Gotham origin story

Batman lives in Gotham City. Where did the name come from? Its history follows a circuitous route via the 19th century equivalent of Mad magazine, smart idiots who hated public infrastructure, goats, and Robin Hood’s King John.

Gotham
John Beniston [CC BY 3.0], via Wikimedia Commons
Okay, sure, that sounds complicated, but it’s actually pretty simple. Gotham, the original, is a town in Nottinghamshire, England (the name means “goat home”). An old piece of English folklore holds that King John was planning to travel through Gotham. However, a king could only travel on a road that was open to the public and under royal protection – in other words, a king’s highway.

Just one problem: the residents of Gotham didn’t want a highway going through their town. Their plan, according to the legend, was to put on a performance of sorts for the king’s advance party. They pretended to be first class idiots.

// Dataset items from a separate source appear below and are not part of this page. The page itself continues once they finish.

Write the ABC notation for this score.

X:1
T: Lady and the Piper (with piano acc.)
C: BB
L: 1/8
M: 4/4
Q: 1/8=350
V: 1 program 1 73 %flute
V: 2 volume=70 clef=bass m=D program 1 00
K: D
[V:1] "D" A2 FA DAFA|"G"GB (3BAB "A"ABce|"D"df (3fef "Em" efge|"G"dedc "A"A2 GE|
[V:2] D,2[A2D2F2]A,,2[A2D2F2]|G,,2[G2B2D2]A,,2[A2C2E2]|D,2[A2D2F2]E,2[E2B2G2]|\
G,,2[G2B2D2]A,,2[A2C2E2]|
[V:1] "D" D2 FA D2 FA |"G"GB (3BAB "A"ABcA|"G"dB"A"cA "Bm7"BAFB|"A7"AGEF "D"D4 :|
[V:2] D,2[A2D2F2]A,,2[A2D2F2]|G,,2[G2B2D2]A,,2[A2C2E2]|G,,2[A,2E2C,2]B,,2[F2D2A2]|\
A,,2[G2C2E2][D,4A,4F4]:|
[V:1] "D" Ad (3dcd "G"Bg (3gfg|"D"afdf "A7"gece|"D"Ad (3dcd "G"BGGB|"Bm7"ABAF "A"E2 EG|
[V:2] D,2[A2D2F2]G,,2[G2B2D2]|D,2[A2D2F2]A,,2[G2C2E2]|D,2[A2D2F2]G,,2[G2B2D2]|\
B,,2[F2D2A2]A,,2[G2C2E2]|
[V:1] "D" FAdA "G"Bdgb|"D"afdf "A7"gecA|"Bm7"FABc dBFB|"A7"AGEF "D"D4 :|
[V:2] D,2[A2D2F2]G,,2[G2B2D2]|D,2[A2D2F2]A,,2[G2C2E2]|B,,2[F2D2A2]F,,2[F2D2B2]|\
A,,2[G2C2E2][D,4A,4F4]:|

The medieval conception of idiocy presented in this story involves doing pointless tasks like rolling cheeses downhill; trying to drown an eel; and attempting to keep a bird in a bush or tree by surrounding it and holding hands. The place where that last one supposedly happened is pictured above.

Now, only one of those three actions is genuinely foolish. (Cheese-rolling has a long and famous history, and eels can technically “drown” in water if they cannot extract oxygen from it. But I digress…) Their actions so worried the king’s advance party that they elected to send the road elsewhere. The legend of the Wise Men of Gotham was born.

Washington Irving, the American author of The Legend of Sleepy Hollow, wrote for a satirical magazine called Salmagundi; or The Whim-whams and Opinions of Launcelot Langstaff, Esq. & Others. In one issue, he described New York as Gotham, drawing a connection based on the supposed shared idiocy of the inhabitants. The nickname was picked up and proudly used. From here, it was a short leap to Gotham as the name for the pseudo-metropolis in the Batman comics.